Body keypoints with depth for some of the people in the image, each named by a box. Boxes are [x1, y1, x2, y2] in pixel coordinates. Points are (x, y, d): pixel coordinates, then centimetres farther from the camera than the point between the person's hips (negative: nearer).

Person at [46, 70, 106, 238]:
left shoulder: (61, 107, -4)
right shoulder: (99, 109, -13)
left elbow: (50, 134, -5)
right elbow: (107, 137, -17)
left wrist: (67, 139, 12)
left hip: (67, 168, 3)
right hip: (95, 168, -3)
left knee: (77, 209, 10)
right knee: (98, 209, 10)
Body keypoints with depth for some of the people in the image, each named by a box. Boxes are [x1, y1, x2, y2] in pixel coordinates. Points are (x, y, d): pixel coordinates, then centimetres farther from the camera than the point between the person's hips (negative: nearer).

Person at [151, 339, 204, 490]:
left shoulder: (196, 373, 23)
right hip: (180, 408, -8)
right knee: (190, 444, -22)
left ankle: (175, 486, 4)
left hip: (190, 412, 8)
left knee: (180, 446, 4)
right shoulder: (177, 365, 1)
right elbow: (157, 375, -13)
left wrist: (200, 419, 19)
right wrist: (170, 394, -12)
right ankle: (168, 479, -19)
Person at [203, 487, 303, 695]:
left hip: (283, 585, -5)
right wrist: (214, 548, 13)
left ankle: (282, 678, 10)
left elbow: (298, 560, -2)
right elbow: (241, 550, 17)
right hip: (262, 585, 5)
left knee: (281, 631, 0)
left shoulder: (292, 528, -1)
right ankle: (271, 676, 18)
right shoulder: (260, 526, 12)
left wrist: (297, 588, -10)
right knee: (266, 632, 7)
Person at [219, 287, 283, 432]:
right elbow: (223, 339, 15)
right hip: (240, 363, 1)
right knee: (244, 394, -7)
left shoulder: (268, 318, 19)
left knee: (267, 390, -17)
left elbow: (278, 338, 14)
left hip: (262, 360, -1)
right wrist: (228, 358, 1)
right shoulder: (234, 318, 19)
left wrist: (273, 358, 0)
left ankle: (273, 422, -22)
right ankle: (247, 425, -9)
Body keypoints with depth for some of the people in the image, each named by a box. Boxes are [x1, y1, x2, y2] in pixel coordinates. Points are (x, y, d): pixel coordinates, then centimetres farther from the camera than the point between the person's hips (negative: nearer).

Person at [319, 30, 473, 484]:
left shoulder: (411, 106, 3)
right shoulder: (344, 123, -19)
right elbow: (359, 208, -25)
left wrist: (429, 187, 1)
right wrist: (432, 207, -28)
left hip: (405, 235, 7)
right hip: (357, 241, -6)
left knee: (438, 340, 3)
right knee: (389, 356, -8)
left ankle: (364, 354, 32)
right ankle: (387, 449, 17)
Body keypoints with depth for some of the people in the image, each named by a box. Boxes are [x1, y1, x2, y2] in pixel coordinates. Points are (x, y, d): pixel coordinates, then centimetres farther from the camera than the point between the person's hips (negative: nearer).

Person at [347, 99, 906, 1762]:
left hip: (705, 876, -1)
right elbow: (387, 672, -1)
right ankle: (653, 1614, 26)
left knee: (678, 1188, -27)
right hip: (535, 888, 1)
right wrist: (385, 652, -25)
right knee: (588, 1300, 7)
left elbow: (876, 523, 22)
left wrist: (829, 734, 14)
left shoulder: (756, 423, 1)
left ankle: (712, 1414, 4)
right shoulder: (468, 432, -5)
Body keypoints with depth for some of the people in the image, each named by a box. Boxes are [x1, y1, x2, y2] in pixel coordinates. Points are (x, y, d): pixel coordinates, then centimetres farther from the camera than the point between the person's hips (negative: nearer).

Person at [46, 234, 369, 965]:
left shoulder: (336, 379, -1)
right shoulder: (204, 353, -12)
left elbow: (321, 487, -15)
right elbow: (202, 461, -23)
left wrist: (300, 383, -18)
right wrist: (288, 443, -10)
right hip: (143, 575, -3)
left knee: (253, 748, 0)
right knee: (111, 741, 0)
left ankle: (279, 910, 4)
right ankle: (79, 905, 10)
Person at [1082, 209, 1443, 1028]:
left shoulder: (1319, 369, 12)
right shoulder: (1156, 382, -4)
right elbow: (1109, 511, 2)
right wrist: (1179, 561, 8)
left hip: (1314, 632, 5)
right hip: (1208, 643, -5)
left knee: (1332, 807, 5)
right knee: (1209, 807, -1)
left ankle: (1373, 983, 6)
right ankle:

§ **TASK ITEM**
Write out the records from the line with "right ankle: (271, 676, 18)" to the line with "right ankle: (247, 425, -9)", both included, and shift each keypoint by adding 128 to all three of its numbers, the x and y coordinates and the depth. Copy the line giving the person's box unchanged.

§ **ANSWER FOR THIS EXERCISE**
right ankle: (399, 804, 146)
right shoulder: (388, 654, 140)
left wrist: (425, 716, 118)
right knee: (394, 760, 135)
Person at [219, 287, 283, 432]:
right elbow: (351, 467, 143)
right hip: (368, 491, 129)
right knee: (372, 522, 121)
left shoulder: (396, 446, 147)
left knee: (395, 518, 111)
left elbow: (406, 466, 142)
left hip: (390, 488, 127)
right wrist: (356, 486, 129)
right shoulder: (362, 446, 147)
left wrist: (401, 486, 128)
left ankle: (401, 550, 106)
right ankle: (375, 553, 119)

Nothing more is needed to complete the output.